— PROBLEM SET —
1. List every task that, according to the article about AI in finance, AI bots will perform without human input.
2. Decide whether each statement agrees with the article about AI in finance, answering yes or no and quoting the words of the article that settle it. (a) Chris Perry's opinion piece was written for Forbes. (b) Perry set out three rules for firms. (c) The line of the song that stood out to Perry was "a little less conversation."
3. Carry on writing the article about AI in finance, starting after its final sentence.

— SOURCE DOCUMENT —

──────────

“AI technology is taking evolutionary leaps on what seems like a monthly or even weekly basis,” wrote Broadridge president Chris Perry, and it’s “changing the rules in finance and business”. In an opinion piece for Forbes, he lined out five rules to help firms navigate what he calls a “breakneck innovation” – one of which was inspired by the foresight Elvis Presley displayed with his hit song “A Little Less Conversation” in 1968.

One line in the famous song stood out to Chris Perry: “a little more action please”. This, he claimed, is the “Elvis Rule” that AI will enable in 2024. AI products will soon go beyond talking – which is what we currently see with chatbots – to “actually accomplishing tasks for users”.

“Companies will use large language models to initiate API calls to independently connect to other applications in order to complete complex workflow tasks”, he predicted. “It will be increasingly common for AI bots to perform both sides of a correspondence, writing and responding to emails, booking appointments and rescheduling meetings—all without human input,” he wrote, leading to “a great opportunity for productivity expansion in the financial services industry”.

──────────

— INFORMATION PROVIDED —
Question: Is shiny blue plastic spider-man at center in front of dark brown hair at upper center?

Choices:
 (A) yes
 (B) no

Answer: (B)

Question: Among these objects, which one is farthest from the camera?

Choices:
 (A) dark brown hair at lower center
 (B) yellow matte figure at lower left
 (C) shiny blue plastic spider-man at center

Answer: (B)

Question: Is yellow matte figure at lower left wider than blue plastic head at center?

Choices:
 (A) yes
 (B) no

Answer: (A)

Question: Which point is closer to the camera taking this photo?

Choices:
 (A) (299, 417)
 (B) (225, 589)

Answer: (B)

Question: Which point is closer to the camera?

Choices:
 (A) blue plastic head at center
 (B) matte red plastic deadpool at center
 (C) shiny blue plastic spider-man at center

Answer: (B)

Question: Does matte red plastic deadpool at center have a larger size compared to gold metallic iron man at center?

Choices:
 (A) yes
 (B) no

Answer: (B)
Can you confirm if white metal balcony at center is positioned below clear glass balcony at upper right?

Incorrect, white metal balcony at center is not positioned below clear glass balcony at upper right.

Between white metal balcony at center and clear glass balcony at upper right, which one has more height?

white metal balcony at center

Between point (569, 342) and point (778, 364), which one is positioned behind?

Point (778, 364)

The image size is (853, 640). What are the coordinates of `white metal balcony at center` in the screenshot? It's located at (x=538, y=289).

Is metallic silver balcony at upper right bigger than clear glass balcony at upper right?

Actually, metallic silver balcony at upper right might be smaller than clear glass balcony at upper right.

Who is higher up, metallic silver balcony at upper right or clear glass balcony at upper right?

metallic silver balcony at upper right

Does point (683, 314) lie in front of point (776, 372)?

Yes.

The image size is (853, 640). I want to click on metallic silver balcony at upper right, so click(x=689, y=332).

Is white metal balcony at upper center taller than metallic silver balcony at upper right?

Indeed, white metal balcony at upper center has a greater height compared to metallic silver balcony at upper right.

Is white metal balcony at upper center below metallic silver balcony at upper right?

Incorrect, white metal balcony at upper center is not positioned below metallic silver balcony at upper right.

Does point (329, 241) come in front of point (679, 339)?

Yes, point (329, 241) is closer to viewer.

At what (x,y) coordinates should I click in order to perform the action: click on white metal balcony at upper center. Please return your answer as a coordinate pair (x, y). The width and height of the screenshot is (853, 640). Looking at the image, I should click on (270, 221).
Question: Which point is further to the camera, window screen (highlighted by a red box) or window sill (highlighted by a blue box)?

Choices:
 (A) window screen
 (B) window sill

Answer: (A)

──────────

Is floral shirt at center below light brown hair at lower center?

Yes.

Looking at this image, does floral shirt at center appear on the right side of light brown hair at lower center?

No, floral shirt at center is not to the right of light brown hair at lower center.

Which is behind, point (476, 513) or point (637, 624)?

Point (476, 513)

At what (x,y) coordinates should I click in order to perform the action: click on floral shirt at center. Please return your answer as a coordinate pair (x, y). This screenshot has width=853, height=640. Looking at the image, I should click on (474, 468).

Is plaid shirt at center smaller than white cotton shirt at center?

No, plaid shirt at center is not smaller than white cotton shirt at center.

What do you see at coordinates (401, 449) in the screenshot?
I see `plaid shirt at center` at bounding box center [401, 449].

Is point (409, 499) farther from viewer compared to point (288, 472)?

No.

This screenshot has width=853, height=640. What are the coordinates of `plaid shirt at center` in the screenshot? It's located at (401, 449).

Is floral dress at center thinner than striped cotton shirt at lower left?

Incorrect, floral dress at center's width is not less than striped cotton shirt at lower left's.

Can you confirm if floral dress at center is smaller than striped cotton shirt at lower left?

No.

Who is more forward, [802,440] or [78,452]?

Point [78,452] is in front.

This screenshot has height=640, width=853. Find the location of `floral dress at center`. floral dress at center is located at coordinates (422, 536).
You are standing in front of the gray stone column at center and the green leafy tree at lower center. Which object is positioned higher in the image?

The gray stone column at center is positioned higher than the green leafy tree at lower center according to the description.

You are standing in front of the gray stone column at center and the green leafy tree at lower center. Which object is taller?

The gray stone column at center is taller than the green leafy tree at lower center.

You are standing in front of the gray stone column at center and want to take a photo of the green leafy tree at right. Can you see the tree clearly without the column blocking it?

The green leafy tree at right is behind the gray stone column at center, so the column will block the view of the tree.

──────────

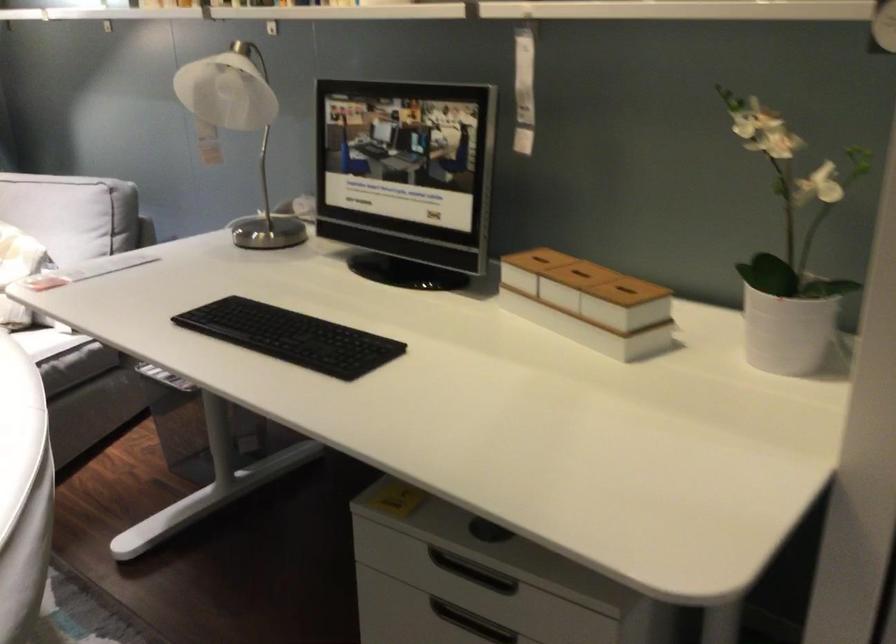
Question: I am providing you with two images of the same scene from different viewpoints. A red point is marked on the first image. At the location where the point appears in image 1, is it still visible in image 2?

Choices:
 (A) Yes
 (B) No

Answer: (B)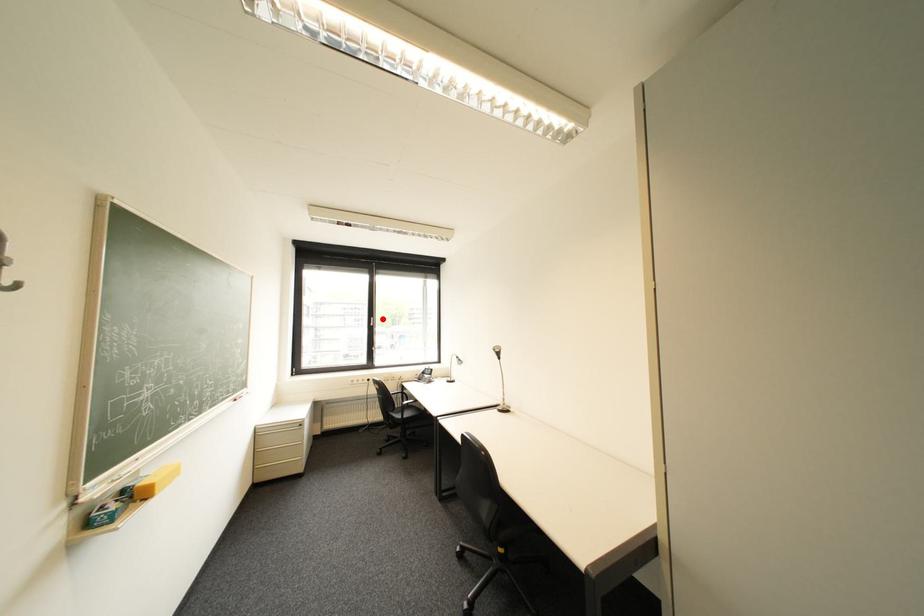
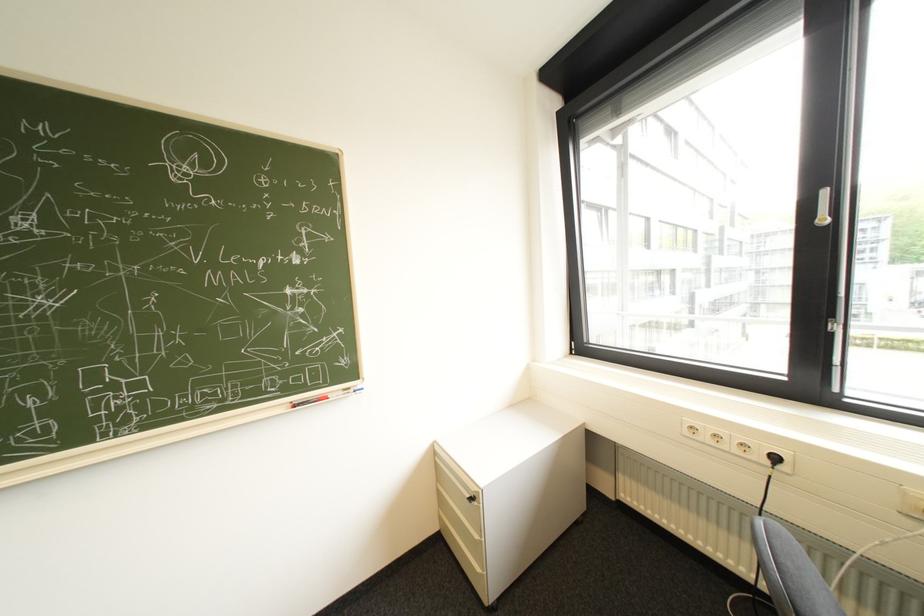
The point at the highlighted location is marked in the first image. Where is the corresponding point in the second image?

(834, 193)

──────────

— EXERCISE ANSWERS —
1. Writing emails, responding to emails, booking appointments, rescheduling meetings

2.
(a) Yes: "In an opinion piece for Forbes"
(b) No: "he lined out five rules"
(c) No: "One line in the famous song stood out to Chris Perry: “a little more action please”"

3.
The rest of it

The other four rules are: FOMO (fear of missing out); Productivity to the Max; Back to Basics; and the TikTok Rule. The first is the expectation that companies will move from using generative AI only in internal operations to using it in more externally facing products. The second has to do with using AI to empower employees, enabling even non-experts to use technology to accomplish tasks outside of their expertise. The “Back to Basics” rule reminds companies to remained focused on building a solid foundation despite the temptations of the shiny new tools that seem to be released every week. Finally, the TikTok rule predicts that AI will go multi-media, moving beyond text-based applications to multi-modal ones, including audio, image, and video.